Nitram – Review

Worth seeing: as a chilling examination of learning disability and the tragic consequences that can come from our failure to understand it
Director:Justin Kurzel
Featuring:Caleb Landry Jones, Anthony LaPaglia, Essie Davis, Ethan Cook, Judy Davis, Phoebe Taylor
Length:112 minutes
Certificate:15
Country:Australia
Released:1st July 2022

WHAT’S IT ABOUT?

It’s the mid-1990s on the Australian island of Tasmania, and Nitram (Caleb Landry Jones) is a twenty-something with learning difficulties who lives with his parents (Anthony LaPaglia and Judy Davis).

He’s incapable of real empathy and can’t properly relate to anyone; his father does his best to be loving and supportive but his mother has long since shut off emotionally – and not just from him.

Nitram tries to make a bit of money by mowing neighbours’ lawns, through which he meets Helen (Essie Davis), a local heiress who lives on her sprawling estate with no-one but her many pets for company.

Realising he has no real connection with his parents, Nitram moves in with Helen, who accepts him for who he is.

But as everything he’s ever known starts slipping away from him, he needs to find something to fill the void in his life – inspired by a news report about a mass killing at a school in Dunblane in Scotland, he sets out to carry out a copycat attack.

WHAT’S IT LIKE?

Australia’s gun laws were tightened as a result of what turned out to be the country’s most deadly mass shooting. Justin Kurzel’s slow-burning character study examines whether the attack could have been prevented – and how best to deal with people with severe learning difficulties.

Physically strong and healthy but mentally fragile and unable to understand the world around him, Nitram – based on the real-life Port Arthur gunman Martin Bryant – can’t relate to anyone or anything in the way we might understand; he gets children playing with fire-crackers during their school lunch break, he tugs at the steering wheel of moving cars without fear of the consequences, he beats his father even in the moments when he is trying to show him love, he smashes windows with his air rifle – and this last one is the piece of the puzzle which, perhaps, might have signposted the danger ahead.

Seeing a grown man acting with the awareness of a child is disturbing – and you might wonder whether anything can indeed be done to calm him down. It’s not that he’s necessarily angry. He doesn’t have tempers. He simply has no self-control and acts without a thought for the consequences, as a child would. But then, as is often the case with such people, he has the ability to disguise his condition to a certain point , and try to emulate a normality that he’s seen but doesn’t quite understand – often just long enough to get what he needs out of people – he doesn’t attack people who don’t want him to mow his lawn, for example.
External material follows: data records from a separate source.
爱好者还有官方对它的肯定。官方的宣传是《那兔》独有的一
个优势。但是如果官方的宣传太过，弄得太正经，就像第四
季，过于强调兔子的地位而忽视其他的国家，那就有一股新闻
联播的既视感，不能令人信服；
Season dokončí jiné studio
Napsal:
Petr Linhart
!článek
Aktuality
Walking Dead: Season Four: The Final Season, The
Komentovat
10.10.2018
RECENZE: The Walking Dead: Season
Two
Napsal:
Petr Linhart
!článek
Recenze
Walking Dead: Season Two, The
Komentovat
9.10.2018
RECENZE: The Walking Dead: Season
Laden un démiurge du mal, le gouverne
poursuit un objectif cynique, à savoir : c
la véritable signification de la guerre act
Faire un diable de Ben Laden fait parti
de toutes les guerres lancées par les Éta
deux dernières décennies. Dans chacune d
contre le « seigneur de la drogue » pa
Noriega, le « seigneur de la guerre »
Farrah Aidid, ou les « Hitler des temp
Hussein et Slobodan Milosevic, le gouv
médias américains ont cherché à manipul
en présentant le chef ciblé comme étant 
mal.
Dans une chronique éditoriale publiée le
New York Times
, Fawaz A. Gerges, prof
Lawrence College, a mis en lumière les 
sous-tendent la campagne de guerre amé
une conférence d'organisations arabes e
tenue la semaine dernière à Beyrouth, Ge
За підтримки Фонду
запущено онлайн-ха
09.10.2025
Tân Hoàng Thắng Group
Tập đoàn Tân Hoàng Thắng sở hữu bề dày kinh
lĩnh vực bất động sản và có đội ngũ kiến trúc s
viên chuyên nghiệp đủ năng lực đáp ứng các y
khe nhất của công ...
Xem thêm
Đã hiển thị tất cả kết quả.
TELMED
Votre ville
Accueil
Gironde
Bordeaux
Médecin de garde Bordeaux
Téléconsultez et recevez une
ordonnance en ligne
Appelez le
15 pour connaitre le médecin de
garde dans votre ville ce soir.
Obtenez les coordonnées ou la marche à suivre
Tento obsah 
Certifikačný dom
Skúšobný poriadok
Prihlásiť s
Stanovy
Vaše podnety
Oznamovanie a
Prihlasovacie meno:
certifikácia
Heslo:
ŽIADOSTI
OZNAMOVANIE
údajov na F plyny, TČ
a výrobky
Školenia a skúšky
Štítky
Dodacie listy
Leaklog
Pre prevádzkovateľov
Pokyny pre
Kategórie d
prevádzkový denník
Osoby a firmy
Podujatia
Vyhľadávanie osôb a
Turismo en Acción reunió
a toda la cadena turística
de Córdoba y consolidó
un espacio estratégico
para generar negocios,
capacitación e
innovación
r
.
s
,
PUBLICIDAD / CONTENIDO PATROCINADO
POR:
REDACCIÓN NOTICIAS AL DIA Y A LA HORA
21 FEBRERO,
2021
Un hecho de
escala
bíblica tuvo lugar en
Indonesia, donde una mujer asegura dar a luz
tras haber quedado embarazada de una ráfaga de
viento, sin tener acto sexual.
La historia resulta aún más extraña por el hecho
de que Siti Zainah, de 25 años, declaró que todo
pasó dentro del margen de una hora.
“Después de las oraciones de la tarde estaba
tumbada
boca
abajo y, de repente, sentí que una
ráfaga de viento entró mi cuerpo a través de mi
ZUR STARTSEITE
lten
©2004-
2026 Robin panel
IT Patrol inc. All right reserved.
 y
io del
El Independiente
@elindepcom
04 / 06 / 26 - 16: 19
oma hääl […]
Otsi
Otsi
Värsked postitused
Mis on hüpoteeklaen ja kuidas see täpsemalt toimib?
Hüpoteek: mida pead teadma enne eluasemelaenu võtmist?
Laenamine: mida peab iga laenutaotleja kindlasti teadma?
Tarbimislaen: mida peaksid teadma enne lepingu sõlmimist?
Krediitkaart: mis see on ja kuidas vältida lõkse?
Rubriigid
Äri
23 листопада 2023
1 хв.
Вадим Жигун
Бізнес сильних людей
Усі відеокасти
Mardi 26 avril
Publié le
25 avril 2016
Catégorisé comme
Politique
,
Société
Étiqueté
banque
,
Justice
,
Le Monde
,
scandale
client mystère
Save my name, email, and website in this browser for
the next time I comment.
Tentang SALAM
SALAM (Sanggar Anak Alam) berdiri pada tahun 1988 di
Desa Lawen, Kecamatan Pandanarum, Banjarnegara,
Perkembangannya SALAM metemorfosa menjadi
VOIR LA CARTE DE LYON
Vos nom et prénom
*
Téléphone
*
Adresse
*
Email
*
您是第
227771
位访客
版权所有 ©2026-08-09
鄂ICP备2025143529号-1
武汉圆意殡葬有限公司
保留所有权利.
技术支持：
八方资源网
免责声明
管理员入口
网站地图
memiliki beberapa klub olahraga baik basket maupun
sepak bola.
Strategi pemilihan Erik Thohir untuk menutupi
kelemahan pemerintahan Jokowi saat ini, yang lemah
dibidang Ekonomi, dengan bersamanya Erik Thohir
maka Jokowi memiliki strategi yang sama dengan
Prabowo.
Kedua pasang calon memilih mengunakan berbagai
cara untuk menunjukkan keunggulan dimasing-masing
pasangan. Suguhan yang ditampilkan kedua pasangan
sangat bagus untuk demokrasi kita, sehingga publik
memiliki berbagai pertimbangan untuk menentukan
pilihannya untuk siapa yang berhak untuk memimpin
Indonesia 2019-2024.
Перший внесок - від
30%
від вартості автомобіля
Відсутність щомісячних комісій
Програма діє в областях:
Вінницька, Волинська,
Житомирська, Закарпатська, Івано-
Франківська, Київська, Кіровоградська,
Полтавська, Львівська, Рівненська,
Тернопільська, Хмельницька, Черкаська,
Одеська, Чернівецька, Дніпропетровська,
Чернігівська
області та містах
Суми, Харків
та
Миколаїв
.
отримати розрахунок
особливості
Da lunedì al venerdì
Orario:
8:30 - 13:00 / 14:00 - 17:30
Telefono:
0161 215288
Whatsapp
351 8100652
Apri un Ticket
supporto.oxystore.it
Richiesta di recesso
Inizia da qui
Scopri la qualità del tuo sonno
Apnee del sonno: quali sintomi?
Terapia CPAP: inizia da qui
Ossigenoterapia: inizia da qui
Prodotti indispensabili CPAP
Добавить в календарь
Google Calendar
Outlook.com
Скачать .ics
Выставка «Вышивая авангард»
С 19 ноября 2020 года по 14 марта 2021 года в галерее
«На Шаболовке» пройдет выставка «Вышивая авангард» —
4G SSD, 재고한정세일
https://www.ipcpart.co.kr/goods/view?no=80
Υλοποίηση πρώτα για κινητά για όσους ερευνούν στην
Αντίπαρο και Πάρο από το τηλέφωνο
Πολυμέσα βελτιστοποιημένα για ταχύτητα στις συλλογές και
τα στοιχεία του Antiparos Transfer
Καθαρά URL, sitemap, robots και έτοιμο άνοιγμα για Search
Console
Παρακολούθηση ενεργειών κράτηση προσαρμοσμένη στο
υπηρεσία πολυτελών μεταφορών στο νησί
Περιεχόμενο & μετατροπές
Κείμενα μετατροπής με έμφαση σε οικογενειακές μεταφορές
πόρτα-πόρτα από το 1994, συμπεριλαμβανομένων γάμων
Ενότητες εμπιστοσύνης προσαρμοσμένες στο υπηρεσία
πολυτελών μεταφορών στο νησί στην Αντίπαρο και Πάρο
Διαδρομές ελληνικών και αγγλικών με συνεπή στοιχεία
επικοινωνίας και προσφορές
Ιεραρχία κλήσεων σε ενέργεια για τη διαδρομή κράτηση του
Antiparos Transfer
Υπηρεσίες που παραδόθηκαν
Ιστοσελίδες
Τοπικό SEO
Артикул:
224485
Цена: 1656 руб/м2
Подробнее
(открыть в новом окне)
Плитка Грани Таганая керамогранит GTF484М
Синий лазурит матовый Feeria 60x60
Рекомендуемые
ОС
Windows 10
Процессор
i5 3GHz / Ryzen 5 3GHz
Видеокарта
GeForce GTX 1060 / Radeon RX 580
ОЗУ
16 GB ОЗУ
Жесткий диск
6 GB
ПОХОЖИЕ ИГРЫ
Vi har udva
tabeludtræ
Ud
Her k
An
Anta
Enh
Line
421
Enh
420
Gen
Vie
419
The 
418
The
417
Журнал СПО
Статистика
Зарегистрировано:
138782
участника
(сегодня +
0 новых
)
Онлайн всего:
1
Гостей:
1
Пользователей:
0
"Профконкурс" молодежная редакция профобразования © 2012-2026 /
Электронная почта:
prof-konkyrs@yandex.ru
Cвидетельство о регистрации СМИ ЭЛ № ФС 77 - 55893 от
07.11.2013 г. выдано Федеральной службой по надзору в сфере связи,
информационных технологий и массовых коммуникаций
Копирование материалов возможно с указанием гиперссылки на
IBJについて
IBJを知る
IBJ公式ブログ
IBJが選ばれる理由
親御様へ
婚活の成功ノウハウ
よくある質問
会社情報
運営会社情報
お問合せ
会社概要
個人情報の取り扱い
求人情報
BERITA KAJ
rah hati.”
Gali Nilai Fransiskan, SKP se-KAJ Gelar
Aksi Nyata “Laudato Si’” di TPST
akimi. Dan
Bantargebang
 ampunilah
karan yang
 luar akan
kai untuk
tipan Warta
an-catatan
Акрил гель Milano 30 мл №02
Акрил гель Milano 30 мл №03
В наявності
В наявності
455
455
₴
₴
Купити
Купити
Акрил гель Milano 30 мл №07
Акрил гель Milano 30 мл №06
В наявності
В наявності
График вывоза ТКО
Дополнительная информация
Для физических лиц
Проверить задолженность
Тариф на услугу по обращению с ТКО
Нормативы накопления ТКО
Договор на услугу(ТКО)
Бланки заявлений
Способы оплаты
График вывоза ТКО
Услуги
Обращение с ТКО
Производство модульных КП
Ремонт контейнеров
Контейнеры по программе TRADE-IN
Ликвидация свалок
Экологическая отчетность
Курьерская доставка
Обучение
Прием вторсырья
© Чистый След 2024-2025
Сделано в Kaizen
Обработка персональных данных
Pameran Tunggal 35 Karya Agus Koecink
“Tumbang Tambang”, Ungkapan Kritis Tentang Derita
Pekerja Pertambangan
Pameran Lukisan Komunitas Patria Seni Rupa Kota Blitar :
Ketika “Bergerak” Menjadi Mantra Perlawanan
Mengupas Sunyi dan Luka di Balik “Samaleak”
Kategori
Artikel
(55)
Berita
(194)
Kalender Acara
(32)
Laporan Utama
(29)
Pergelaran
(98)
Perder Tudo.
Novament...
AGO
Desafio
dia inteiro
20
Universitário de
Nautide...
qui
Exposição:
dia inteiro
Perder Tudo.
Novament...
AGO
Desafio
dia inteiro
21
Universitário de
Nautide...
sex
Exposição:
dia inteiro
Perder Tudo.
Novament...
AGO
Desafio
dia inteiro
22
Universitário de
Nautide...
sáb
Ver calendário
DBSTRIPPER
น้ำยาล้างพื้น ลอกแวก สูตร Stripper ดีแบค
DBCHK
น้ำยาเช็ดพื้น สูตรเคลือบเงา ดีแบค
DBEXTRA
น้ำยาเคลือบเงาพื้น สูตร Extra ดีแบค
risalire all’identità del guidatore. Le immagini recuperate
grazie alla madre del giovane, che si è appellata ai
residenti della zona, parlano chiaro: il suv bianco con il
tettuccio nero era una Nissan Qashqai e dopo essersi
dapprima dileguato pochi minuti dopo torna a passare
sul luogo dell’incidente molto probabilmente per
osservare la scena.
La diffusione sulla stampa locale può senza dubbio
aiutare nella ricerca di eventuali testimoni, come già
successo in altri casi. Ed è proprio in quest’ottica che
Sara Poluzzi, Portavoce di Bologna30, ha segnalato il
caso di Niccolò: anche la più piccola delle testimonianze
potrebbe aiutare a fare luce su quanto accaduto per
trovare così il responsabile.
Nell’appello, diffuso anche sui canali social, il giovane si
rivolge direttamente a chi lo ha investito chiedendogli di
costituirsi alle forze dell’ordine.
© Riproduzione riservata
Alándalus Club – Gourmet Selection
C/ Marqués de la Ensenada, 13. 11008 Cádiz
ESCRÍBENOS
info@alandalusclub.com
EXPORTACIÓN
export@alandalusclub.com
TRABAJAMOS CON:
Anthony LaPaglia is heartbreaking in an underplayed performance as Nitram’s father does his best to bring him down to earth, while Judy Davis plays an exasperated mother who’s long since given up on him, with a heart of stone. In the central role, Caleb Landry Jones was named the best actor at last year’s Cannes Film Festival, for a performance which engenders empathy but not sympathy. Perhaps the most complex character is Essie Davis as Helen, whose kindness is understandable but clearly misplaced.

The film certainly makes you wonder which character you would be – perhaps you’d begin as an open-minded Helen, who doesn’t really yet know what she’s in for, develop into a Dad, who’s loving against his better judgement, in the knowledge that showing love has got to be better for Nitram’s mental health, before ending up as the exasperated mother, who simply can’t take anymore.

There seems to be a method in Nitram’s madness – he can see when others are upset and even tries to help them – but his efforts are wildly inappropriate and he has no concept of any boundaries he comes close to.

Perhaps the most chilling scene in this necessarily nihilistic film is when we see him purchase his firearms – picking semi-automatic weapons off the shelf like a child would choose sweets – the salesman content to sell the firearms even though he has no licence and clearly has no idea how to use them. But the shootings themselves we don’t see – we don’t have to.

The build-up to the massacre is a slow-burner and the futility of the tale makes it hard to watch. It’s a powerful drama – but much of its power comes from the fact that you’re left with the feeling that there’s not really anything that can be done to protect the public from people who simply don’t understand the world around them. It clearly calls for tighter gun controls – but equally, shows how even when controls do exist, people prepared to use weapons will find their way around them.

Mass murderers are often seeking attention or seeking revenge – there’s perhaps a bit of both of those going on here, but Nitram is mostly driven not by anger or any quest for fame but by a drive to make sense of his own life, while his lack of understanding means that everything and everyone he encounters is simply dispensable. And how can you stop that?

He’s like a toddler pulling books from a bookshelf, lashing out at someone who won’t let him have sweets, breaking a doll, throwing toys – but when you’re a fully grown adult and the dolls are people and the toys are bullets, that’s a recipe for disaster.